------ THE RECORDS

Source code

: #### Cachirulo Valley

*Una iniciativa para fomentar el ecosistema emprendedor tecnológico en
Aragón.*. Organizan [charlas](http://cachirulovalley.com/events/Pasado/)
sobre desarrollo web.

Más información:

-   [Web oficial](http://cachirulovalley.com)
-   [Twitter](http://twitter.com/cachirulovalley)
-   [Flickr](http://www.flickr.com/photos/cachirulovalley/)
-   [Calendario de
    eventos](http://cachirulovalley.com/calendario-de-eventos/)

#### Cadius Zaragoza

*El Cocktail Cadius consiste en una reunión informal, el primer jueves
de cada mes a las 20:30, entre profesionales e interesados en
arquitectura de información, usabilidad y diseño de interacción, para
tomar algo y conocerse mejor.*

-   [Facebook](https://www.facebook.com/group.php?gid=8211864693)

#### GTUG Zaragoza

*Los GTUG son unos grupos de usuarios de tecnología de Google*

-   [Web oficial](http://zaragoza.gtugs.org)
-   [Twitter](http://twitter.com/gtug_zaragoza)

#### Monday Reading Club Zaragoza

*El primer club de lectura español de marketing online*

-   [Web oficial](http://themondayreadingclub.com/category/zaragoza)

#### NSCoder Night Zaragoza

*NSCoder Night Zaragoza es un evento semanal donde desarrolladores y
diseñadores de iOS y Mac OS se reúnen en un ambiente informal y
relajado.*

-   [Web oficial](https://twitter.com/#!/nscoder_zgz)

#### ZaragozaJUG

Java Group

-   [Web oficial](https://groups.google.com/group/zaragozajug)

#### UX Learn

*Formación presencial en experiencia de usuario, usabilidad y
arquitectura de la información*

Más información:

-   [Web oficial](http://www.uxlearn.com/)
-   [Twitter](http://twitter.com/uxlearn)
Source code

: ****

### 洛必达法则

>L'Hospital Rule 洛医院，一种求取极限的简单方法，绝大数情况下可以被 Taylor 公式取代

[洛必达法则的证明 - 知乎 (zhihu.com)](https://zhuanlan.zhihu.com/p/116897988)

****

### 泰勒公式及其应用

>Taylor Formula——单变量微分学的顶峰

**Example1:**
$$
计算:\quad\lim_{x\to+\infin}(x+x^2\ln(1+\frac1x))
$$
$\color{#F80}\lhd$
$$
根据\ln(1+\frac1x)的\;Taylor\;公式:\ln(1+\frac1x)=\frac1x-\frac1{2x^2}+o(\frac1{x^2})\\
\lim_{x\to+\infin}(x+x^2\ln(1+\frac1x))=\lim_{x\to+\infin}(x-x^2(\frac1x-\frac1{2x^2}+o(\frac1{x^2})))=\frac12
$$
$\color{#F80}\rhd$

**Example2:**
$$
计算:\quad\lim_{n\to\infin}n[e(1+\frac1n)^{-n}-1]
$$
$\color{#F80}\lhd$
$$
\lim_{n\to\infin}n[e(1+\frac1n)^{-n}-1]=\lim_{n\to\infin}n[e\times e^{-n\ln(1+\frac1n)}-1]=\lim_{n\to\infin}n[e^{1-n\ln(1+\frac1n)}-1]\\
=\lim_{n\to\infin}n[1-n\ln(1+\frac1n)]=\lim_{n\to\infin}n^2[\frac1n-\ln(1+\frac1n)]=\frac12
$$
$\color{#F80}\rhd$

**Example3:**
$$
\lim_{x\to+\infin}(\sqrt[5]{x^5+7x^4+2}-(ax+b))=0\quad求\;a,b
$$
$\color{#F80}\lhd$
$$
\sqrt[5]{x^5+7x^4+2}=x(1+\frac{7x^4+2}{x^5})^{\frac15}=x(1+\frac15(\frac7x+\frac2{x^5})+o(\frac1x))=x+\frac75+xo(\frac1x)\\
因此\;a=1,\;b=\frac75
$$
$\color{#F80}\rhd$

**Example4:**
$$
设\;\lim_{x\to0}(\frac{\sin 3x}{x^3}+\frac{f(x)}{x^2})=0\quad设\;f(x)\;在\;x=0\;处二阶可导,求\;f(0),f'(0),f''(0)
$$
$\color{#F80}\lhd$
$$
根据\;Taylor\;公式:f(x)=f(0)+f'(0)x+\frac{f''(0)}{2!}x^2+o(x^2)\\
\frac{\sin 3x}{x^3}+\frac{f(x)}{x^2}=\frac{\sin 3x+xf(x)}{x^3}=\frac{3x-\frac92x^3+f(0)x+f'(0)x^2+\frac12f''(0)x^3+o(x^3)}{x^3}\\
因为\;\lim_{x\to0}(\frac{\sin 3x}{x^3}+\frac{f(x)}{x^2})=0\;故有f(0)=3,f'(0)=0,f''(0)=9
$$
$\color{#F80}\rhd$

------------

JOB:
Check each line of the records for "información" and copy the ones that contain it.

EXERCISE RESPONSE:
Más información:
arquitectura de información, usabilidad y diseño de interacción, para
arquitectura de la información*
Más información:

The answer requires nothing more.